Demons of Good and Evil by Kim Harrison



            “That’s not a spell detector,” the pixy said as I scanned the open-floor area with its plastic orange chairs left over from the Turn and the long front counter. There was no line at the metal detector, and I headed that way. “Gotta love their innocence.”

            “They don’t need one,” I said as I put my bag on the conveyer belt, keys and phone on top. I gave the attendant a smile, knowing the efficiency, dedication, and pure guts the humans had who went toe-to-toe with their Inderlander counterparts. They couldn’t compete with the natural skills and heightened abilities that witches, vampires, and Weres took for granted, but humans made up for it in other ways, ways that weren’t apparent to most Inderlanders even when they were brought down by them. And they were brought down. Occasionally.

            I was still wearing my admittedly smirky smile as my wandering gaze landed on the orange chairs and the guy sitting there. Er, cuffed there. Thinking I was interested, he leered, going ashen when he saw Jenks and he realized I was an Inderlander. No one else would be coming in with a pixy.

            Somehow, that made my day better. Hips swaying, I halted before the woman behind the visitor placard. Behind me, people were coming and going, everyone intent on the task of putting foot-into-gut of the bad guy. It was comforting.

            Finally the woman looked up, her almost-there smile freezing when she saw Jenks. That’s right, sunshine. I’m not human. “Hi,” I said brightly, and Jenks mockingly saluted her. “We’re here to see Detective Glenn. He’s expecting us. Rachel Morgan, Jenks, and Cassie Castle. She’s going to meet us here.”

            “Mmmm, Detective Glenn works nights,” she said, her smile a little too wide. “Would you like me to make an appointment for you?”

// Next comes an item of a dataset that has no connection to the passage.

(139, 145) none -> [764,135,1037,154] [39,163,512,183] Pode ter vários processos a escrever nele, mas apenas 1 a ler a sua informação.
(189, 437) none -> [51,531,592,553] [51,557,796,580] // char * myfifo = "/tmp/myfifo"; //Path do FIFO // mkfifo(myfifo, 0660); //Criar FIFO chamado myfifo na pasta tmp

            “I already have one,” I said, smile just as stilted. “I called him ten minutes ago. He said he was here.” He’d never gone home, apparently. “Can you check again?” I mean, really. The guy at the car lot got the message.

            “He won’t be in until tonight,” she said instead of taking thirty seconds to glance at her computer. “If you want to wait, you can sit over there.”

            My breath came in and out, and still, she stared at me, unmoving. Jenks sniggered, knowing what was going to happen next. There was no way I was going to sit in the orange chairs. Once you sit down, they forget about you as if there was a time-distortion field on them.

            “Nah,” I said, smiling to show my teeth, and Jenks spilled a bright dust, scaring her. “I’ll wait right here.” Elbows on the counter, I leaned forward, staring.

            “Rachel?” came a high-pitched voice, and both Jenks and I turned to see Cassie struggling to get through the metal detector. “It’s licensed,” she said to the attendant. “Of course I have a permit. Like hell I’m leavin’ it here. Fine. Fine! Keep it. I have an appointment.”

            Jenks’s lips quirked into a smile. “I didn’t know she was packing mundane steel.”

            “Good to know,” I said, shifting to make room for her at the counter as she paced forward, scowling as she shoved a tiny piece of paper into her purse where her pistol belonged. Her curly hair was shiny and wet, and she seemed deathly tired.

            “I don’t know why I’m here,” Cassie said as she joined us. “This is a waste of time.”

            I smiled, draping my arm over her shoulder and turning to the woman behind the counter. “Detective Glenn?” I said pleasantly. “We have an appointment.”

            The woman’s gaze lingered on Cassie’s bandages and swollen eye. “Just a moment,” she said flatly as she engaged her headset. Suddenly her lips parted and her attention shot back to us. “Sir. Yes. I didn’t know you were in this morning. Are you expecting—”

            “Rachel Morgan and Cassie Castle,” Glenn interrupted, his low voice barely audible. “Send them up. It should be in my appointments.”

            I beamed as the woman flushed. “Sir, they have a pixy—”

            “I would hope so,” Glenn barked. “Get them their IDs and send them up. If you are going to make me use this ridiculous app, you’d better darn well look at it.”

            Cassie cleared her throat, and the woman stiffened. “Yes, sir,” she said as she clicked him off. “IDs, please?”

            I dropped my bag on her counter and began pawing through it, careful to not show off my cherry-red, high-density-plastic spell pistol—which had not set off the metal detector. “Hang on. I know it’s here.”